- Born: Sangrur district, Punjab, India
- Education: Chaudhary Charan Singh Haryana Agricultural University
- Occupations: Agricultural and Biomedical Engineer
- Known for: Father of Irrigation Engineering in Puerto Rico
- Spouse: Subhadra Goyal
- Children: 3

= Megh R. Goyal =

Megh R. Goyal is an engineer and professor in Puerto Rico, and a Methodist pastor.
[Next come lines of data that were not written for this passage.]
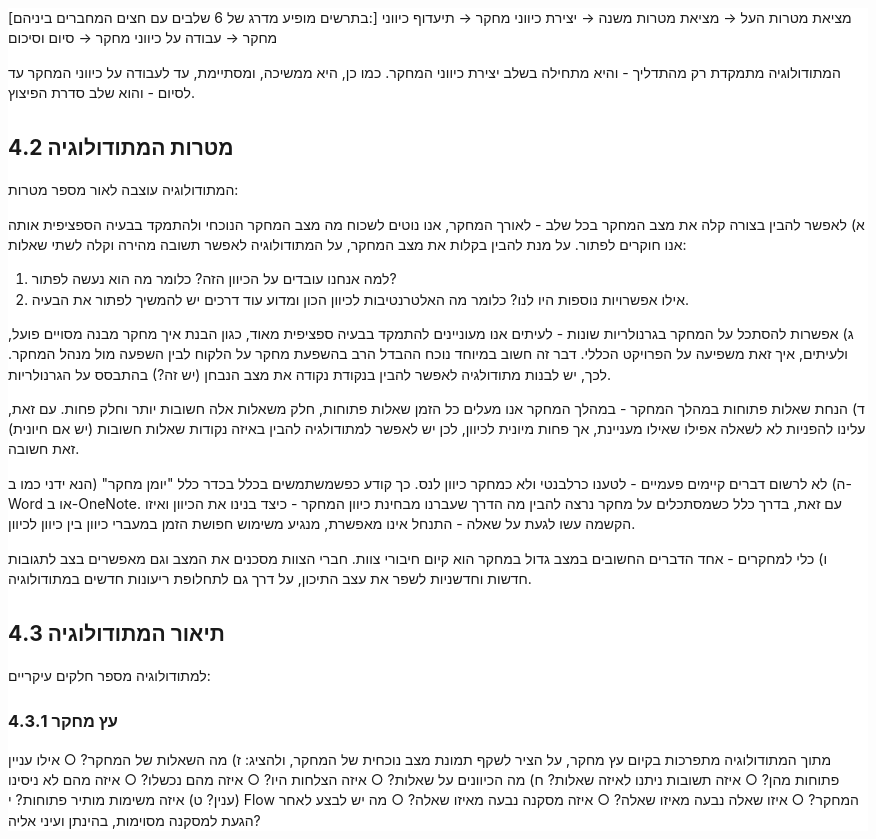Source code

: [בתרשים מופיע מדרג של 6 שלבים עם חצים המחברים ביניהם:]
מציאת מטרות העל → מציאת מטרות משנה → יצירת כיווני מחקר → תיעדוף כיווני מחקר → עבודה על כיווני מחקר → סיום וסיכום

המתודולוגיה מתמקדת רק מהתדליך - והיא מתחילה בשלב יצירת כיווני המחקר. כמו כן, היא ממשיכה, ומסתיימת, עד לעבודה על כיווני המחקר עד לסיום - והוא שלב סדרת הפיצוץ.

## 4.2 מטרות המתודולוגיה

המתודולוגיה עוצבה לאור מספר מטרות:

א) לאפשר להבין בצורה קלה את מצב המחקר בכל שלב - לאורך המחקר, אנו נוטים לשכוח מה מצב המחקר הנוכחי ולהתמקד בבעיה הספציפית אותה אנו חוקרים לפתור. על מנת להבין בקלות את מצב המחקר, על המתודולוגיה לאפשר תשובה מהירה וקלה לשתי שאלות:
1. למה אנחנו עובדים על הכיוון הזה? כלומר מה הוא נעשה לפתור?
2. אילו אפשרויות נוספות היו לנו? כלומר מה האלטרנטיבות לכיוון הכון ומדוע עוד דרכים יש להמשיך לפתור את הבעיה.

ג) אפשרות להסתכל על המחקר בגרנולריות שונות - לעיתים אנו מעוניינים להתמקד בבעיה ספציפית מאוד, כגון הבנת איך מחקר מבנה מסויים פועל, ולעיתים, איך זאת משפיעה על הפרויקט הכללי. דבר זה חשוב במיוחד נוכח ההבדל הרב בהשפעת מחקר על הלקוח לבין השפעה מול מנהל המחקר. לכך, יש לבנות מתודולגיה לאפשר להבין בנקודת נקודה את מצב הנבחן (יש זה?) בהתבסס על הגרנולריות.

ד) הנחת שאלות פתוחות במהלך המחקר - במהלך המחקר אנו מעלים כל הזמן שאלות פתוחות, חלק משאלות אלה חשובות יותר וחלק פחות. עם זאת, עלינו להפניות לא לשאלה אפילו שאילו מעניינת, אך פחות מיונית לכיוון, לכן יש לאפשר למתודולגיה להבין באיזה נקודות שאלות חשובות (יש אם חיונית) זאת חשובה.

ה) לא לרשום דברים קיימים פעמיים - לטענו כרלבנטי ולא כמחקר כיוון לנס. כך קודע כפשמשתמשים בכלל בכדר כלל "יומן מחקר" (הנא ידני כמו ב-Word או ב-OneNote. עם זאת, בדרך כלל כשמסתכלים על מחקר נרצה להבין מה הדרך שעברנו מבחינת כיוון המחקר - כיצד בנינו את הכיוון ואיזו הקשמה עשו לגעת על שאלה - התנחל אינו מאפשרת, מנגיע משימוש חפושת הזמן במעברי כיוון בין כיוון לכיוון.

ו) כלי למחקרים - אחד הדברים החשובים במצב גדול במחקר הוא קיום חיבורי צוות. חברי הצוות מסכנים את המצב וגם מאפשרים בצב לתגובות חדשות וחדשניות לשפר את עצב התיכון, על דרך גם לתחלופת ריעונות חדשים במתודולוגיה.

## 4.3 תיאור המתודולוגיה

למתודולוגיה מספר חלקים עיקריים:

### 4.3.1 עץ מחקר

מתוך המתודולוגיה מתפרכות בקיום עץ מחקר, על הציר לשקף תמונת מצב נוכחית של המחקר, ולהציג:
ז) מה השאלות של המחקר?
   ○ אילו עניין פתוחות מהן?
   ○ איזה תשובות ניתנו לאיזה שאלות?
ח) מה הכיוונים על שאלות?
   ○ איזה הצלחות היו?
   ○ איזה מהם נכשלו?
   ○ איזה מהם לא ניסינו ענין?
ט) איזה משימות מותיר פתוחות?
י) Flow המחקר?
   ○ איזו שאלה נבעה מאיזו שאלה?
   ○ איזה מסקנה נבעה מאיזו שאלה?
   ○ מה יש לבצע לאחר הגעת למסקנה מסוימות, בהינתן ועיני אליה?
He has been called the father of irrigation engineering in Puerto Rico.

==Education==
Goyal earned his high school diploma from Prem Sabha High School in Sangrur; B.Sc. degree in Agricultural Engineering from Punjab Agricultural University, Ludhiana - India; M.Sc. degree (1977) and Ph.D. (1979) from Ohio State University, Columbus, Ohio; and Master of Divinity (2001) from Puerto Rico Evangelical Seminary, Hato Rey – Puerto Rico.

==Career==
Goyal has worked as a soil conservation inspector, research assistant and lecturer at Haryana Agricultural University, research associate at the Ohio State University, and research agricultural engineer at the Agricultural Experiment Station of University of Puerto Rico - Mayaguez Campus. He was the first agricultural engineer to receive a professional license in agricultural engineering in 1971, from the Institution of Engineers (India), and in 1986, from College of Engineers & Surveyors of Puerto Rico. For his pioneering work on micro-irrigation, he is known as a "Drip Irrigation Man" in Puerto Rico.

Goyal is currently a retired professor of agricultural engineering and biomedical engineering at the College of Engineering of the University of Puerto Rico - Mayaguez Campus and senior editor-in-chief for Apple Academic Press.

Goyal has authored journal articles and text books such as: "Introduction to Agriclimatology", Management of Drip/trickle or Micro Irrigation, and Biofluid Dynamics of Human Body Systems

On 16 September 2005, Goyal was named "Father of Irrigation Engineering in Puerto Rico for the 20th Century" by the ASABE – Puerto Rico Section, for his pioneer work on irrigation, evapotranspiration, climatology, and soil and water engineering.

==Personal life==
Goyal was born in Punjab in India. His late parents were natives of Punjab State. Goyal was married to Subhadra Goyal who was a Methodist pastor in Rincon, Puerto Rico. They have three children.